● SET PROBLEM: Return the listing below line for line, with no changes and in the same order.

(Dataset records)
━━━━━━━━━━

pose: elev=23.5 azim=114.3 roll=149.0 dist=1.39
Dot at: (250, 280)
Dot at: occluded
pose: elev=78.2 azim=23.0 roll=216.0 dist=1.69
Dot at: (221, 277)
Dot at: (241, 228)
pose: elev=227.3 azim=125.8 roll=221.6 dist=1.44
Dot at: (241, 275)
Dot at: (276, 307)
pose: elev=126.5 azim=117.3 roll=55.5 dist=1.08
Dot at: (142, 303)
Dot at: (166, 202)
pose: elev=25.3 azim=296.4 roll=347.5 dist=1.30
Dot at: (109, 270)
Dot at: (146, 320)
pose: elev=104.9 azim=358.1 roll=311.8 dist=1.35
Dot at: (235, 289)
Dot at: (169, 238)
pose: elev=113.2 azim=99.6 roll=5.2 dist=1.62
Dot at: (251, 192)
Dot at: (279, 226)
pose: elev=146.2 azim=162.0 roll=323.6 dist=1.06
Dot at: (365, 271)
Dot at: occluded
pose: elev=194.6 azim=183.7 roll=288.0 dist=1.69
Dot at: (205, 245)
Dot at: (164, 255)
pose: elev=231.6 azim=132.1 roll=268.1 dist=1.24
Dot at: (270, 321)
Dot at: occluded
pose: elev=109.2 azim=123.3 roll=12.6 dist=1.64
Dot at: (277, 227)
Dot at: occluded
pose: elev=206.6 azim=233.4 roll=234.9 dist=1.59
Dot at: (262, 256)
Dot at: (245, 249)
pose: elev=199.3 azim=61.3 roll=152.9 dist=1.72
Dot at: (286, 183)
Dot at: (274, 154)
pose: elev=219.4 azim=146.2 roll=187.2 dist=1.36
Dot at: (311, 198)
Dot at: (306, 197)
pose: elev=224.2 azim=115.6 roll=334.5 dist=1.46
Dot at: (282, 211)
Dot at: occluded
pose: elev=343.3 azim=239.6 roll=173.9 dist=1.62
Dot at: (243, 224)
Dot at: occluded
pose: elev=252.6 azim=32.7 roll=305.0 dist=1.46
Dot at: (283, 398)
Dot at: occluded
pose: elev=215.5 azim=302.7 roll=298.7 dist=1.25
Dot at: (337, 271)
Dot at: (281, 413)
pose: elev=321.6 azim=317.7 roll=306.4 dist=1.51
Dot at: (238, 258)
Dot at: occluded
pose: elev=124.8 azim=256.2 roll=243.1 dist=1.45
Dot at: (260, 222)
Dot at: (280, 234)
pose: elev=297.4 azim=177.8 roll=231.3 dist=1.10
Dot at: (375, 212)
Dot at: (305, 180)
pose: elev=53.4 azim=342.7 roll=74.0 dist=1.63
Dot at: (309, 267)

━━━━━━━━━━

● RESPONSE:
pose: elev=23.5 azim=114.3 roll=149.0 dist=1.39
Dot at: (250, 280)
Dot at: occluded
pose: elev=78.2 azim=23.0 roll=216.0 dist=1.69
Dot at: (221, 277)
Dot at: (241, 228)
pose: elev=227.3 azim=125.8 roll=221.6 dist=1.44
Dot at: (241, 275)
Dot at: (276, 307)
pose: elev=126.5 azim=117.3 roll=55.5 dist=1.08
Dot at: (142, 303)
Dot at: (166, 202)
pose: elev=25.3 azim=296.4 roll=347.5 dist=1.30
Dot at: (109, 270)
Dot at: (146, 320)
pose: elev=104.9 azim=358.1 roll=311.8 dist=1.35
Dot at: (235, 289)
Dot at: (169, 238)
pose: elev=113.2 azim=99.6 roll=5.2 dist=1.62
Dot at: (251, 192)
Dot at: (279, 226)
pose: elev=146.2 azim=162.0 roll=323.6 dist=1.06
Dot at: (365, 271)
Dot at: occluded
pose: elev=194.6 azim=183.7 roll=288.0 dist=1.69
Dot at: (205, 245)
Dot at: (164, 255)
pose: elev=231.6 azim=132.1 roll=268.1 dist=1.24
Dot at: (270, 321)
Dot at: occluded
pose: elev=109.2 azim=123.3 roll=12.6 dist=1.64
Dot at: (277, 227)
Dot at: occluded
pose: elev=206.6 azim=233.4 roll=234.9 dist=1.59
Dot at: (262, 256)
Dot at: (245, 249)
pose: elev=199.3 azim=61.3 roll=152.9 dist=1.72
Dot at: (286, 183)
Dot at: (274, 154)
pose: elev=219.4 azim=146.2 roll=187.2 dist=1.36
Dot at: (311, 198)
Dot at: (306, 197)
pose: elev=224.2 azim=115.6 roll=334.5 dist=1.46
Dot at: (282, 211)
Dot at: occluded
pose: elev=343.3 azim=239.6 roll=173.9 dist=1.62
Dot at: (243, 224)
Dot at: occluded
pose: elev=252.6 azim=32.7 roll=305.0 dist=1.46
Dot at: (283, 398)
Dot at: occluded
pose: elev=215.5 azim=302.7 roll=298.7 dist=1.25
Dot at: (337, 271)
Dot at: (281, 413)
pose: elev=321.6 azim=317.7 roll=306.4 dist=1.51
Dot at: (238, 258)
Dot at: occluded
pose: elev=124.8 azim=256.2 roll=243.1 dist=1.45
Dot at: (260, 222)
Dot at: (280, 234)
pose: elev=297.4 azim=177.8 roll=231.3 dist=1.10
Dot at: (375, 212)
Dot at: (305, 180)
pose: elev=53.4 azim=342.7 roll=74.0 dist=1.63
Dot at: (309, 267)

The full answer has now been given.